Yes, I deleted it because I didn't want you to take offense and argue when I didn't really have any standpoint that I was trying to make in the first place. But I see you didn't take offense so I probably should have just left it.edit: Wait, after quoting you, did you delete your last post, or am I losing it?
I'm in no way a cooling expert or a motor expert, nor am I trying to swing a big dick around, I am just posting up my experience and what I believe to be true. I'm curious what part sounds contradictory. I'm not in this to argue, merely to increase my own and others knowledge.
If it is slowing the flow rate to increase thermal transfer, then here is a quote of Billa Vista's article about the rate of thermal transfer: "The rate at which this transfer occurs depends primarily on the difference in temperature between the two (the delta-T). When the difference is great, the transfer occurs extremely rapidly. As the temperature difference decreases - the rate of heat transfer decreases exponentially." I read this to back up what my own research has also showed, a marginal temperature difference between the water temp and block or air temp won't transfer heat very efficiently, high rate of water flow can cause this situation.
Here we go, I knew I wasn't crazy:Yes, I deleted it because I didn't want you to take offense and argue when I didn't really have any standpoint that I was trying to make in the first place. But I see you didn't take offense so I probably should have just left it.
I don't have time right now to read through the entire bible again but I do distinctly recall there being something about there being no such thing as too much velocity and that was mainly all I was referring to about my understanding of the bible. If my recollection is incorrect it wouldn't be the first time.
J. J.
That's an awfully general blanket statement to hold true in all cases.... In other words, there are a lot of variables that havent been accounted for.
To me it makes it makes sense though because the longer coolant hangs out the less heat transfers out of it as time goes on. Thus, it is better to pass the same coolant through a cooler 10 times over the course of 10 minutes than to have it hang out there once for 10 minutes.
Wow, that seems to completely contradict the quote I grabbed. Hopefully Bill will see this and respond, because I disagree with that statement, not trying to argue, it just doesn't seem to be backed up by my own research.
Haha, I don't think my billavista quote contrasts yours at all and I think your quote from Tune to Win supports my theory thus far also.

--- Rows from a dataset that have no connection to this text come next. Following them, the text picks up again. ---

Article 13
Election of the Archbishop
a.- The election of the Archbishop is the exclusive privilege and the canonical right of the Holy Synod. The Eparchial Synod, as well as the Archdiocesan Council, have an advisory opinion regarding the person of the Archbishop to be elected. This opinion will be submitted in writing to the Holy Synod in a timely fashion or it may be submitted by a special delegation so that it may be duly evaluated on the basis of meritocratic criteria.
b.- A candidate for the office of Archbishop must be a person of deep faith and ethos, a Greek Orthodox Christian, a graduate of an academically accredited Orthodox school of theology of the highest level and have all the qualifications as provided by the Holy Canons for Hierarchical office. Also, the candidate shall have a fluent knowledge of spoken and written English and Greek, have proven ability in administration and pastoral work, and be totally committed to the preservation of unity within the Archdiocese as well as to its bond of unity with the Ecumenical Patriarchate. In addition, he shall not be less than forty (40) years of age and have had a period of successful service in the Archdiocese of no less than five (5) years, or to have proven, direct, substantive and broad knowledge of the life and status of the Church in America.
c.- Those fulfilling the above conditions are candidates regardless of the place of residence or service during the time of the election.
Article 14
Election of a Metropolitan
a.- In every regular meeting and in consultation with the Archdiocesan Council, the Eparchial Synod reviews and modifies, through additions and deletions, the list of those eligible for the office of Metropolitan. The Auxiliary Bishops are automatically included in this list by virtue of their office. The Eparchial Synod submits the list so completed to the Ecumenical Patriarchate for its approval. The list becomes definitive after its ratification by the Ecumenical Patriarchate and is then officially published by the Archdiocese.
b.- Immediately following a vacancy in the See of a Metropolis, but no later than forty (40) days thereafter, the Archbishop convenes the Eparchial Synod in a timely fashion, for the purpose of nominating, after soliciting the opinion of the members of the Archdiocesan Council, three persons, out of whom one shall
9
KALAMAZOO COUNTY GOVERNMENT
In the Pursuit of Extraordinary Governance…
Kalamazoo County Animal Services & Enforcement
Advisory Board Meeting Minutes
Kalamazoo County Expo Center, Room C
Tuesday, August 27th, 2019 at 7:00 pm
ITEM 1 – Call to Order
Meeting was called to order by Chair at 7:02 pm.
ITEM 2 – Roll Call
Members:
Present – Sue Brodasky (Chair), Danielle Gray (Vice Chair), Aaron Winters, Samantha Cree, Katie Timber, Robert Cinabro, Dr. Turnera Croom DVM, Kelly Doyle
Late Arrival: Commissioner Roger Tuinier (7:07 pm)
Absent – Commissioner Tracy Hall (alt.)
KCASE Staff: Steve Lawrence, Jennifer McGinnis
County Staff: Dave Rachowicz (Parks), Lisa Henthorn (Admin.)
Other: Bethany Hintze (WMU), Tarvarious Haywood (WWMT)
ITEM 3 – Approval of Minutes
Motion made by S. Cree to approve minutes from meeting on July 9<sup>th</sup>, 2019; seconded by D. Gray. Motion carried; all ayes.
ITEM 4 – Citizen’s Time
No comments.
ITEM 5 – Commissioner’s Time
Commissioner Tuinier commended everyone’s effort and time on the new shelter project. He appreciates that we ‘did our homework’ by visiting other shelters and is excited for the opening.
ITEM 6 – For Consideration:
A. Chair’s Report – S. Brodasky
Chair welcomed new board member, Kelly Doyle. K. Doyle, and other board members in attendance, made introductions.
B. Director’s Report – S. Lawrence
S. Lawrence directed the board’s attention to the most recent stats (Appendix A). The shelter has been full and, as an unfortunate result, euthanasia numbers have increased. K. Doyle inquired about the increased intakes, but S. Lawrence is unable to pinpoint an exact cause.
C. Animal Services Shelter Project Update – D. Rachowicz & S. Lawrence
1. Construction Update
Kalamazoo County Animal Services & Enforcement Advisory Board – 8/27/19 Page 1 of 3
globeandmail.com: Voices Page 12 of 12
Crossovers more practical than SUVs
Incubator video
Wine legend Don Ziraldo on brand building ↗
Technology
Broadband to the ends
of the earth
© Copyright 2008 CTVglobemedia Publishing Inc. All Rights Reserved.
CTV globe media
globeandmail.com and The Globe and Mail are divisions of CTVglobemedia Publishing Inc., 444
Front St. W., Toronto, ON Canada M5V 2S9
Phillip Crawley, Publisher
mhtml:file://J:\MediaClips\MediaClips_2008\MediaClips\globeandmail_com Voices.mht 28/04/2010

Heat pockets were also created by our flow problems. The pockets were superheating and boiling the coolant, causing it to burp out water, and we were low and hot every time we would check it. If the water flows too quickly (like when running at high RPM for extended periods with large diameter cooling lines), the flow can be turbulent inside the heads/block and vortices will form, and since they stay in a certain spot rather than flow with the rest of the fluid, hot spots develop. Or at least that's my understanding of it.
Yes, LS pumps flow "backwards", but the location of the flow limiter isn't the key. The current is the same at any point in the system, reducing it here or there still has the exact same effect.Also, on an LS water pump by replacing the t-stat with a restrictor plate you are restricting flow INTO the engine, not out. It was the oppsite on the old SBC's. On a SBC, replacing the t-stat with a restrictor plate restricts coolant LEAVING the engine. Thus, the restrictor plate is doing completely the opposite on an LS than it is doing on a SBC, I'm 80% certain.
J. J.
I don't think so. I think it means higher VOLUME per unit time, which would mean more has to flow through in the same amount of time. That's my semantic interpretation at least.
I will try to refrain from more comments until someone can shed some more light on it though as I think you and I are just arguing our two semantic interpretations at this point and we need someone else to set us straight on terms.
what he saidFrom what i've learned in my Heat and Mass Transfer class in engineering...it really depends of several things mentioned somewhat above.
Heat flux (in Watts/Meter^2) = mass flow rate x specific heat x Difference in Temp
The mass flow rate is equal to = density x effective area x velocity.
So, in essence from those equations:
-If you increase the velocity OR the effective area (which area doesn't really apply so much here), you increase the mass flow rate.
-Increasing the mass flow rate in essence does increase the heat flux out of the system...so "yes" the greater the velocity of the fluid, the more it cools.
-But you also can have a greater heat flux out of the system by having a greater difference in temperatures. So the closer the temperatures of your fluid and say radiator are, you do in essence transfer less heat out of the system
Now...with that said, there ARE things besides that, that must be taken into account for the heat transfer. If you increase the velocity too much, you make the fluid too turbulent and risk superheating the fluid due to small air pockets created by eddy's (vortices basically) in the fluid.
So (as I've learned) it really comes down to a balance between velocity of the fluid, and making sure the fluid doesn't become overly turbulent causing you system to blow a hose
our last cars engine wasnt stock by any means, we ran a rear mounted ron davis 34x19, -24 AN with staeinless braided lines. It was way over kill, the reason I ran that was 1.5" aluminum tubing cooled the car perfect before we switched to the AN fittings and the -24 hose was 1.5". car never got hot. many people run the -16 an -20 an dont have any problems.